:: Data extract ::
/---
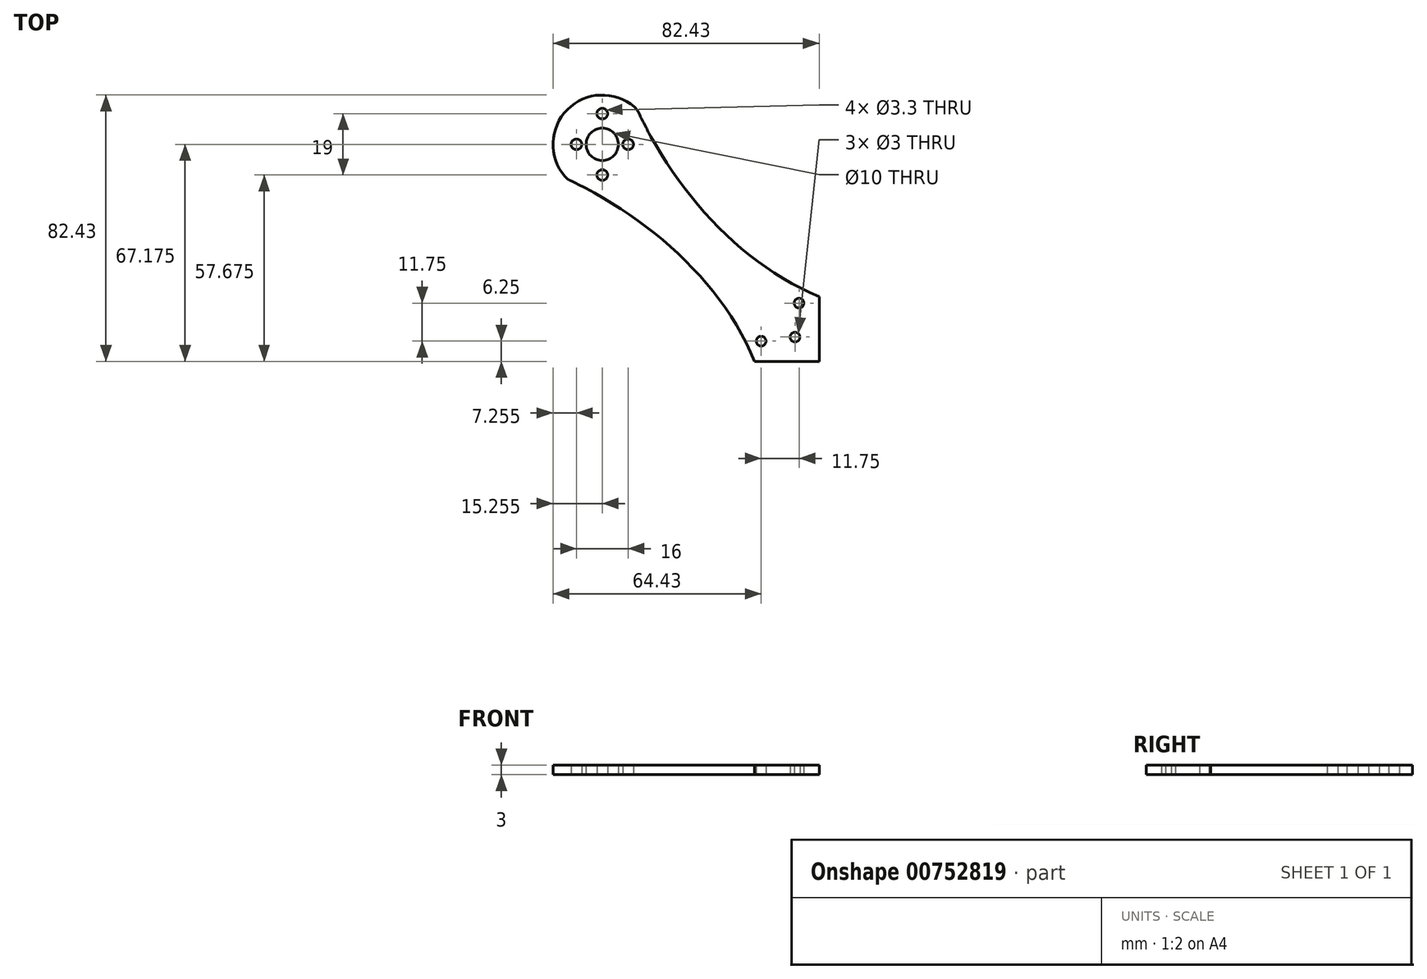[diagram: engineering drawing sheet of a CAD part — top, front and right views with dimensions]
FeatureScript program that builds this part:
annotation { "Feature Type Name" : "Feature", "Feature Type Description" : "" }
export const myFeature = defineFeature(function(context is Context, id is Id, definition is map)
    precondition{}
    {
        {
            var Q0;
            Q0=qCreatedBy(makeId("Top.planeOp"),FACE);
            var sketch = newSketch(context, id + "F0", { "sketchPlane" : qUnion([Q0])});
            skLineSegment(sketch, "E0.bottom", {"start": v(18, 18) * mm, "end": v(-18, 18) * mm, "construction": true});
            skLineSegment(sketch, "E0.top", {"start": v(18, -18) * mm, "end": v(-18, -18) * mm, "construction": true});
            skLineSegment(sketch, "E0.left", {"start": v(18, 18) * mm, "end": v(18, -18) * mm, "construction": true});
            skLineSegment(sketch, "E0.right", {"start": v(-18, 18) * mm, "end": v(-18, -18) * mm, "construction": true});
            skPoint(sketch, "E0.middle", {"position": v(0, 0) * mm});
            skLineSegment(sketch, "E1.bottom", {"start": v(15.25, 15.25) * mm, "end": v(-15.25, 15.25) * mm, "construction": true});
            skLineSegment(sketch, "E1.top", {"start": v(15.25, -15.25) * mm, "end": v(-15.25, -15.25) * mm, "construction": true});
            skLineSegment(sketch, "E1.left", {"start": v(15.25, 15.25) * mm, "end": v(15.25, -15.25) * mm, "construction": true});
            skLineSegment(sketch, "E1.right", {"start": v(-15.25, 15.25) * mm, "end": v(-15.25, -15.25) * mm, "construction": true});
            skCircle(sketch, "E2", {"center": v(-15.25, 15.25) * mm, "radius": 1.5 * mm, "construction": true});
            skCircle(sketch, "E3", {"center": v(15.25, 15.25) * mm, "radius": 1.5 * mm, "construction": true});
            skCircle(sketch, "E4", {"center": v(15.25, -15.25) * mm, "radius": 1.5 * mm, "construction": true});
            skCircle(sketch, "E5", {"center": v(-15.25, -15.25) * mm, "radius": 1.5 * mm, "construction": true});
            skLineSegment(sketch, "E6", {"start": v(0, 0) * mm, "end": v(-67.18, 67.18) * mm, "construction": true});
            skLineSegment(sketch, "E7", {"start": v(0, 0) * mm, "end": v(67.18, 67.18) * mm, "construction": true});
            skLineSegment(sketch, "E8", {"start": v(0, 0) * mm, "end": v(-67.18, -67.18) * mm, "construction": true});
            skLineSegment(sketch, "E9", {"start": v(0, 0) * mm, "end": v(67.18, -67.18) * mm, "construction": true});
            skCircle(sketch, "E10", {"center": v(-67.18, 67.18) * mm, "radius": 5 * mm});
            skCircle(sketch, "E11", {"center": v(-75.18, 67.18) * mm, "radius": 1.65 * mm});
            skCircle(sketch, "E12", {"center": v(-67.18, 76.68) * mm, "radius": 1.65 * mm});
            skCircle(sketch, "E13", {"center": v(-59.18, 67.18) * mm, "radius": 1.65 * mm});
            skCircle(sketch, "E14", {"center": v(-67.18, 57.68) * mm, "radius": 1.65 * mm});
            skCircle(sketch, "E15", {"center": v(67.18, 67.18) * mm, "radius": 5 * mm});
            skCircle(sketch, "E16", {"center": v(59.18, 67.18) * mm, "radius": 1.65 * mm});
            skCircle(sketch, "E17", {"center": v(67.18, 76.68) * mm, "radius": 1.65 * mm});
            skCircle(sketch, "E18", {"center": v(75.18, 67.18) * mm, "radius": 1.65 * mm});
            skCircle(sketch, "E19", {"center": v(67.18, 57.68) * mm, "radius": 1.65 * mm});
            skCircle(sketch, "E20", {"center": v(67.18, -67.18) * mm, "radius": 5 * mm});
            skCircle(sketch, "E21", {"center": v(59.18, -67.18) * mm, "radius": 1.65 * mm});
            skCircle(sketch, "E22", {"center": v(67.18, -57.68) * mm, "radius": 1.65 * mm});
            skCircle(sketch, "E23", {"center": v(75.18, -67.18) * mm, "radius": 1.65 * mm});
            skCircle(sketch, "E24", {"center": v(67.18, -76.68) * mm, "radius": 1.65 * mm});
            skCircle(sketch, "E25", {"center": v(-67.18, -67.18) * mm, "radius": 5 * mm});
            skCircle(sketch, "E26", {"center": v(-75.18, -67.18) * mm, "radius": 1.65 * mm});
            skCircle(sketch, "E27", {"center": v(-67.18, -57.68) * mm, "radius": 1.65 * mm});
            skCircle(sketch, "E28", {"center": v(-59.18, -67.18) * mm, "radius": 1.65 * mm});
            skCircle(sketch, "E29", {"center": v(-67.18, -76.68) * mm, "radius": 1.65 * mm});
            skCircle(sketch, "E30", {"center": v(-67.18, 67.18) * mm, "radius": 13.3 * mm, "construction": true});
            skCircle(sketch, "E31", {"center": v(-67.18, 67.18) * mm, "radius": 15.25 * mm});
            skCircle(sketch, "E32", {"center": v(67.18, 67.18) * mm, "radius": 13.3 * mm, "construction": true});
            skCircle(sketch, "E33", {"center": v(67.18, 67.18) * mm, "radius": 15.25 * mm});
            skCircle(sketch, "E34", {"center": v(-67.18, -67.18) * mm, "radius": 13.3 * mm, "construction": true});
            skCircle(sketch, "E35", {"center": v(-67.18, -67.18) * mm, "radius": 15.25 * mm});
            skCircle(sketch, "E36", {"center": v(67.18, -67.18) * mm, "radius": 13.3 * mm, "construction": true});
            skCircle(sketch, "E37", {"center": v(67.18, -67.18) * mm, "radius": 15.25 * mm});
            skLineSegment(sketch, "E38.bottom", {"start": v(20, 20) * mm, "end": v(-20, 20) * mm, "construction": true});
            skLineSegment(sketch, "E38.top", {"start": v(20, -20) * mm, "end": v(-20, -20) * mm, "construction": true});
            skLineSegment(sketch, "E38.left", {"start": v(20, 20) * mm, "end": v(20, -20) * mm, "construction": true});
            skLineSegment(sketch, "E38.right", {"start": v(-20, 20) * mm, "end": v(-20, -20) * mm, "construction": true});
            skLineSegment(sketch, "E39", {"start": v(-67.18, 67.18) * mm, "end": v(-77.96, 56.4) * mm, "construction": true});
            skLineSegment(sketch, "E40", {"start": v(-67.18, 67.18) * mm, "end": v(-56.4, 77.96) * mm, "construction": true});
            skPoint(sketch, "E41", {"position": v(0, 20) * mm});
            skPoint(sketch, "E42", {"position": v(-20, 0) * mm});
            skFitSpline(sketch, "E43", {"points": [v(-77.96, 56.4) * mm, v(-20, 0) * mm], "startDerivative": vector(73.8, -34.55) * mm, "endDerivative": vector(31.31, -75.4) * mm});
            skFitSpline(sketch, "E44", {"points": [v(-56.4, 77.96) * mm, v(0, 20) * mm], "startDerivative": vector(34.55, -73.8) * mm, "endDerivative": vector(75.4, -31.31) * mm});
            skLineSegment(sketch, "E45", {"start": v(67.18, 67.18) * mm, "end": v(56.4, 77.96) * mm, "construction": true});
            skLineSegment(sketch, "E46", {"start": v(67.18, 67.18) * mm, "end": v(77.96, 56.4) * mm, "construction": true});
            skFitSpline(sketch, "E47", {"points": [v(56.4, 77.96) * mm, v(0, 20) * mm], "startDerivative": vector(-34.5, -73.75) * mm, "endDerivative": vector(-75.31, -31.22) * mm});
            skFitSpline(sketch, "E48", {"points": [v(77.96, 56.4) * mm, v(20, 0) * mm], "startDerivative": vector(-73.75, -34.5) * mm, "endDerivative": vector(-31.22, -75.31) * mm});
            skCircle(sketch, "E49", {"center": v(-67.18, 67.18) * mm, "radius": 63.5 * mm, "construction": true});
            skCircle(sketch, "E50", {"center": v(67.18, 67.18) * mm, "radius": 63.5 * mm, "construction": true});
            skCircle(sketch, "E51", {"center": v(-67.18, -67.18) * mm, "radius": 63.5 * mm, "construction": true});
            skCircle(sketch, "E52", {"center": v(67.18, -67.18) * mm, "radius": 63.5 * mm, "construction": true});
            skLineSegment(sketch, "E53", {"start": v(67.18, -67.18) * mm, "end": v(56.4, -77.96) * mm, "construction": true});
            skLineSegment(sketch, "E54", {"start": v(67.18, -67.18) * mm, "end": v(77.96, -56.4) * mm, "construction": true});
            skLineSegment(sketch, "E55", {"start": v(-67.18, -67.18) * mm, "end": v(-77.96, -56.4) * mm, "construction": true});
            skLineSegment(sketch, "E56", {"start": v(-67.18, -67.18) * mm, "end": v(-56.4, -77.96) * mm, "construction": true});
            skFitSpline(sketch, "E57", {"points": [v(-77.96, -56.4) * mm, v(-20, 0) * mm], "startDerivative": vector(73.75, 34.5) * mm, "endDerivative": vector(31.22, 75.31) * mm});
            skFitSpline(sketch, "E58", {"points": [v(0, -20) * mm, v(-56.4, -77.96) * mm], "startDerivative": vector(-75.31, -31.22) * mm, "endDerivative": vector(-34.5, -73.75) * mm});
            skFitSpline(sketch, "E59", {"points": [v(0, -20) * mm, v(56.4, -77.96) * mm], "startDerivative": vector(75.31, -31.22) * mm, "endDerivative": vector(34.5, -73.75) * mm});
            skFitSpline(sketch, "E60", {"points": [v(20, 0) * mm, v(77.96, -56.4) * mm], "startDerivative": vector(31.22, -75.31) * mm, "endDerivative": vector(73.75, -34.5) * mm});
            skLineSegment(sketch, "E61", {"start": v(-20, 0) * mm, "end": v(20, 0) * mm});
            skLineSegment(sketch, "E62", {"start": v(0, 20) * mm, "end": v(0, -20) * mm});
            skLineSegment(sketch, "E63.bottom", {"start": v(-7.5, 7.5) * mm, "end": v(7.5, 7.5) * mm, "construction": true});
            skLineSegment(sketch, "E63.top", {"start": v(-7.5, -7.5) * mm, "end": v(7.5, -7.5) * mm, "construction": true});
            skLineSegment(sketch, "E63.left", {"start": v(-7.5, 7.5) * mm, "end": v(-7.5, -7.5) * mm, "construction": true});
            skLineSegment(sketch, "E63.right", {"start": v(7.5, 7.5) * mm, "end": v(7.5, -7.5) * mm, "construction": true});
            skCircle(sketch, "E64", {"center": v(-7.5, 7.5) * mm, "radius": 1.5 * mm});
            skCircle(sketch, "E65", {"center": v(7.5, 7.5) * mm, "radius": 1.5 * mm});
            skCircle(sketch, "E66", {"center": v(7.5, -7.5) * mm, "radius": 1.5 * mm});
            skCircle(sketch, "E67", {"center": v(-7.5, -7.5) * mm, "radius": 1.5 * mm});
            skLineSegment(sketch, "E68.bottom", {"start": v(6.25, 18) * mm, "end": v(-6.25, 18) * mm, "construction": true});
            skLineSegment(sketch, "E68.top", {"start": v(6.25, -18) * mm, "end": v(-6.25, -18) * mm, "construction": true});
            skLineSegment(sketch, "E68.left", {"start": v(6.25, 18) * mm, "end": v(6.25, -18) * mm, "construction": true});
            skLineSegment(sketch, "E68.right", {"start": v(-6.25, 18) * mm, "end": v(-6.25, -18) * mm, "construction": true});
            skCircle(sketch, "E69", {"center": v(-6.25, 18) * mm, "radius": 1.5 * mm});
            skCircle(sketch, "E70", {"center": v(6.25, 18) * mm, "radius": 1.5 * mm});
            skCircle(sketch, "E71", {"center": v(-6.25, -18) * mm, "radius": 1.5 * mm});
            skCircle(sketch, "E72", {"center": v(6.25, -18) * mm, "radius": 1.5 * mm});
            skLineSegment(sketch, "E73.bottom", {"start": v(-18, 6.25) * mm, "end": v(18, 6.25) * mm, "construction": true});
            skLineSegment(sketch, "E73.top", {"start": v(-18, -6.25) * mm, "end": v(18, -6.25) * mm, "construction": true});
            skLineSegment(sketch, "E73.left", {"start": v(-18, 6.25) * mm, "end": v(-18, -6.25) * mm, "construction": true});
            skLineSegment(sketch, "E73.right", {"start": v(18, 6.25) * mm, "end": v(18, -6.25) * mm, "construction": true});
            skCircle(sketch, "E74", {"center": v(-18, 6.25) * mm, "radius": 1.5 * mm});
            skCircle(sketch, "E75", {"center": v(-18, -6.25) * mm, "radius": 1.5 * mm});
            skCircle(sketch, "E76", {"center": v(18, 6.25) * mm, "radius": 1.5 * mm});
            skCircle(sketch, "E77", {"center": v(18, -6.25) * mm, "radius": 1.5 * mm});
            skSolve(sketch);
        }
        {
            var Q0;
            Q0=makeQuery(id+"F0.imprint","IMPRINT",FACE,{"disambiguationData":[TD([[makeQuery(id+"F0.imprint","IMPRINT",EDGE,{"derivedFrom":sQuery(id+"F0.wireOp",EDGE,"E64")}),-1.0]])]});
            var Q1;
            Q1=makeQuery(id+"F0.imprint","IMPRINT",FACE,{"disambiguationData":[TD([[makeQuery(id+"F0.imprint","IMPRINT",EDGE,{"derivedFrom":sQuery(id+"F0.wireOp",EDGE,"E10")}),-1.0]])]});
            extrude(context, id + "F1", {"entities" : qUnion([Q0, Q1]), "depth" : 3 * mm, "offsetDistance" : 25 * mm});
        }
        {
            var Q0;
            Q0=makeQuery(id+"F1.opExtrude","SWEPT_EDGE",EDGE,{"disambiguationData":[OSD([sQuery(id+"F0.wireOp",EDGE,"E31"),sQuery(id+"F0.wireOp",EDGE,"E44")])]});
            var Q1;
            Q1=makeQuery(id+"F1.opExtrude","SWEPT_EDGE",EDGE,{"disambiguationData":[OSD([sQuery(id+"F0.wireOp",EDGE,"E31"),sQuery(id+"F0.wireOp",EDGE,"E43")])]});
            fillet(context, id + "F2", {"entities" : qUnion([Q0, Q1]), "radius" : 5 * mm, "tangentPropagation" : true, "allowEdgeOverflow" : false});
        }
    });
\---
:: Directive ::
How many lines of the entries above contain the string "skPoint"? Case counts, so uppercase and lowercase letters must match. Give only the number.

:: Right answer ::
3